Мне помогают лечь на каталку и везут в операционную. Больные высыпали в коридор, кто-то улыбается мне, кто-то ободряюще кивает, почти у всех в глазах затаенная тревога. Еду точно сквозь строй. «Как в последний путь», — насмешливо и в то же время с неприязнью думаю я.

— Ни пуха, ни пера! — шепотом говорит та, что советовала нанять сестру.

— Спасибо, — отвечаю назло приметам.

— Что ты, что ты, надо говорить «к черту»! — восклицает женщина испуганно, как заклинание.

В операционной меня перекантовывают на операционный стол. До чего же он узкий — того и гляди, свалишься.

Анестезиолог Алла Израилевна, поблескивая стеклами очков, накладывает мне на руку манжет тонометра. Алла Израилевна удивительно быстро сходится с людьми. Заговорит с тобой так, будто продолжает неоконченную беседу — и ты сразу чувствуешь себя как дома. Очень любит пошутить. Даже о серьезных вещах всегда говорит с юморком. Если смущаешься или боишься какой-нибудь процедуры, то стоит ей сказать: «Слушай, не усложняй мне жизнь», — как это умеет говорить только она, — и ты уже не можешь не улыбнуться.

Ассистент — грузный добродушный хирург — делает уколы новокаина в ногу. Слышу, как рассекают вену и вставляют в нее иглу от капельницы, но боли не чувствую. Я все так же улыбаюсь в душе, наблюдая за своими ощущениями, за невольной настороженностью, за всеми приготовлениями: стараюсь все запомнить.

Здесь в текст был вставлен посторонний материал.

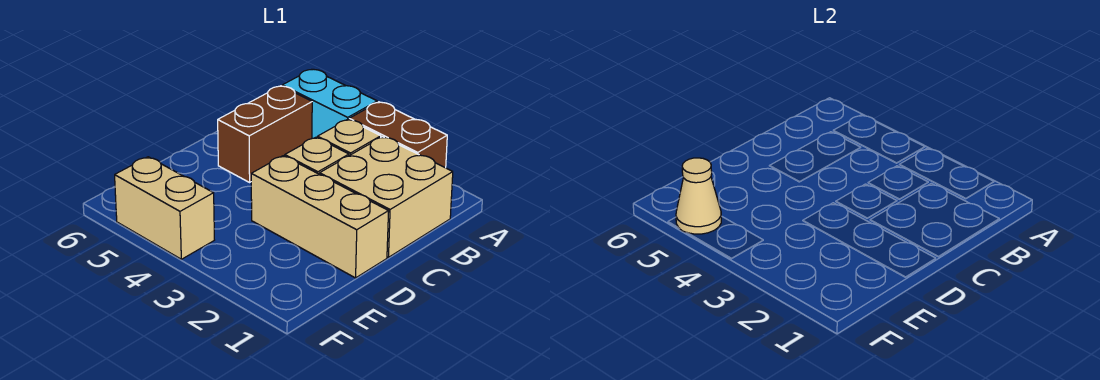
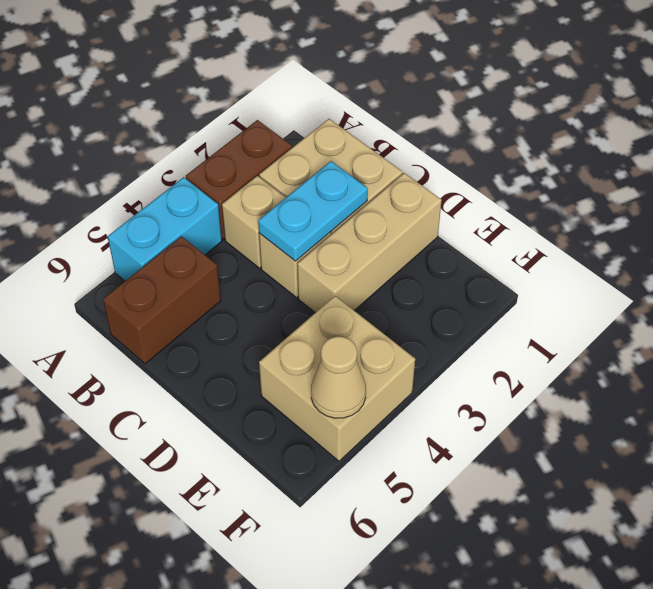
brown 1x2 brick [218,86,312,182] -> brown 1x2 brick turned to [103,236,221,364]
none -> cyan 1x2 plate [258,161,368,261]
tan 1x2 brick [115,157,214,259] -> tan 2x2 brick [259,296,415,461]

У стены на низком стуле сидит Ариан Павлович, весь в белом, руки в резиновых перчатках держит на весу.

— Ариан Павлович, а если я не захочу, чтобы сразу с двух сторон?

— А я тебя и спрашивать не буду. Переверну на другой бок — и знать не будешь, пока не проснешься. А проснешься — уже поздно будет протестовать, обратно не вставишь, — подтрунивает он.

Сделали укол в вену — и плафоны на потолке стали двоиться, куда-то поплыли… Я знаю, что это наркоз, воспринимаю все, как должное, с любопытством, — я не перестаю наблюдать себя; все это для меня ново, даже интересно, но ничего гнетущего — вопреки тому, что вычитал в книгах. С детства люблю наблюдать за собой как бы со стороны. И чем острее ситуация, тем с большим интересом ощущаю свое внутреннее состояние.

…Однажды с цепи сорвался злющий пес и бросился ко мне. Мне было тогда лет четырнадцать. Я весь подобрался, выставил руки с растопыренными пальцами. Решение пришло молниеносно: когда собака кинется, схватить ее за горло и задушить. А что кинется — не сомневался: она уже бросалась на людей.